Perfect Mistake Practice Makes Perfect
It’s been said that practice makes perfect. Or perfect practice makes perfect. But the reality is, rarely anything is flawlessly executed. We can train and practice. We can study and go through scenarios over and over inside our head, but there is nothing that can actually simulate for “showtime.” There is nothing that can emulate the nerves, the environmental conditions, a mat deciding to slip, and a host of other issues that all tend to rear their heads at the wrong time.
This isn’t about having a backup plan, which you should also have. Backup plans and encountering mistakes are two different things.
A back-up plan is having another PowerPoint remote, or an extra set of grips. But could your really prepare for a TOTAL POWER OUTAGE? The only way you can be prepared is to practice our mistakes. Practice our falls. The better you get at that, the better you will get at making on the fly adjustments and continuing.

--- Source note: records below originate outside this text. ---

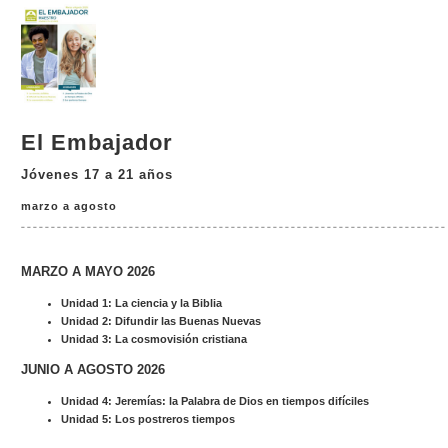
El Embajador
Jóvenes 17 a 21 años
marzo a agosto
MARZO A MAYO 2026
Unidad 1: La ciencia y la Biblia
Unidad 2: Difundir las Buenas Nuevas
Unidad 3: La cosmovisión cristiana
JUNIO A AGOSTO 2026
Unidad 4: Jeremías: la Palabra de Dios en tiempos difíciles
Unidad 5: Los postreros tiempos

In the gym it seems we are always practicing routines. Once one season ends we have a few short weeks before we are already trying to put new skills into next seasons routines. We practice when things go right and we practice when things go wrong.
In the business world you must also practice when things go right and when things go wrong. I do NOT believe is rising to the occasion. I believe in sinking to the level of training.
In the business world I’m an advocate for practicing our mistakes, or running through those catastrophic scenarios that make you think, “I’m dead, there’s nothing I can do, show’s over.”
But if you’ve gone through those scenarios before, then it’s not a catastrophe, it’s a slight detour from the original plan. You know exactly what to do to fix the problem because you’ve practiced this before.
AND- IF YOU ARE IN THE HIRING DEPARTMENT OF A COMPANY, HIRE A GYMNAST. WE KNOW HOW TO STUMBLE AND POSSIBLY FALL, MAKE ADJUSTMENTS AND KEEP GOING.